"You have a short memory," commented the voice on the phone.
"You have chanced," said Ware, pleasantly, "upon a melancholy fact, madam. But may I not ask the identity of—Jove! wait a bit, though! My creaking wheels of recollection are beginning to revolve.... I have it! I have it! Miss Nixon?"
"Yes," said Daisy's voice, in a matter-of-fact way, "it is. I want to see you."
Sir William, at the speaker's naive directness, covered the transmitter with his palm and rocked in enjoyment.
"Bravo!" he said, then, uncovering the instrument; "the city hasn't spoiled you yet, my dear—has it?"
"I'm waiting near that cafe we were at before," said Daisy, "how long will you be?"
Something in the bare blunt words made Sir William hug himself in an almost boyish ecstasy. "I shall come," he answered, "on the wings of Hermes. They should bring me into your presence in from three to five minutes, young lady."

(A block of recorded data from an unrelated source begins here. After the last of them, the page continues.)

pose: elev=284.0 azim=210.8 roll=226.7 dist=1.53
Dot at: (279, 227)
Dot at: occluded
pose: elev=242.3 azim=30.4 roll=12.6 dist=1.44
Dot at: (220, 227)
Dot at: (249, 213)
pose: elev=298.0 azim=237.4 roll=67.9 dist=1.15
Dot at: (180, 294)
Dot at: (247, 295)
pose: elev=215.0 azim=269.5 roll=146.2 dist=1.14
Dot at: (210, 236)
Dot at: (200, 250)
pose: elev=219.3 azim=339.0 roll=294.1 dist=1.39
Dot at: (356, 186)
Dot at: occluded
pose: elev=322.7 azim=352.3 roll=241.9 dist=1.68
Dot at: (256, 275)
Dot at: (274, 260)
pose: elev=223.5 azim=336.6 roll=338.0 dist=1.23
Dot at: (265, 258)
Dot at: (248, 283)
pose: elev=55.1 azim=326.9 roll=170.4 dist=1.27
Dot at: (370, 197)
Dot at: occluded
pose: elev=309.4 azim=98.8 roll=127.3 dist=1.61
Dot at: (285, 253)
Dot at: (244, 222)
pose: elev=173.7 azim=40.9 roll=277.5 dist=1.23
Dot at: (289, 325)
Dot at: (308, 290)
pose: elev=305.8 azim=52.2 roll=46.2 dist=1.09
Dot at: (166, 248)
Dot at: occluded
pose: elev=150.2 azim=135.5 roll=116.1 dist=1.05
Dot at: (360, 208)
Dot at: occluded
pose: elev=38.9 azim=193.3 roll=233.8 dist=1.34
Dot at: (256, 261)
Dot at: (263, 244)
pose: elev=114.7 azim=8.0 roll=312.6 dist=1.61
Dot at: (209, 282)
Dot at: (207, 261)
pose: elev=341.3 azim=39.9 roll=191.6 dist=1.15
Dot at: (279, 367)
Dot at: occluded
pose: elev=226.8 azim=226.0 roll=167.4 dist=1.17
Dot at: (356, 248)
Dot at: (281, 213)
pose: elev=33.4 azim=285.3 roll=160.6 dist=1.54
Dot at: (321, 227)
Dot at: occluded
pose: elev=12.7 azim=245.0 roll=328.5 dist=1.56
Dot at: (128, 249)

Daisy Nixon, after hanging up the telephone in the little candy store across from the Cumberland Cafe, had waited barely four minutes in the shadowed street just beyond the circle of light from the Cumberland's windows, when she saw a tall figure, cane in hand, walk briskly into that area of illumination. She crossed the street.
Ware, dangling his cane and glancing about enquiringly, saw her when she was half-way across the circle of light and facing the full blaze of it. Her bright frank eyes; her clear girlish fresh cheeks, on which a certain nervousness kept the tide of color changing its shape and margin; her round maidenly lines of bust and hip and ankle: all wrought curiously and strongly and with a united effect upon Ware, as they had on that night in the Harrison dining-room when his attention, drawn to her casually by the accident to the soup-tureen, had changed at once to the heartiest interest.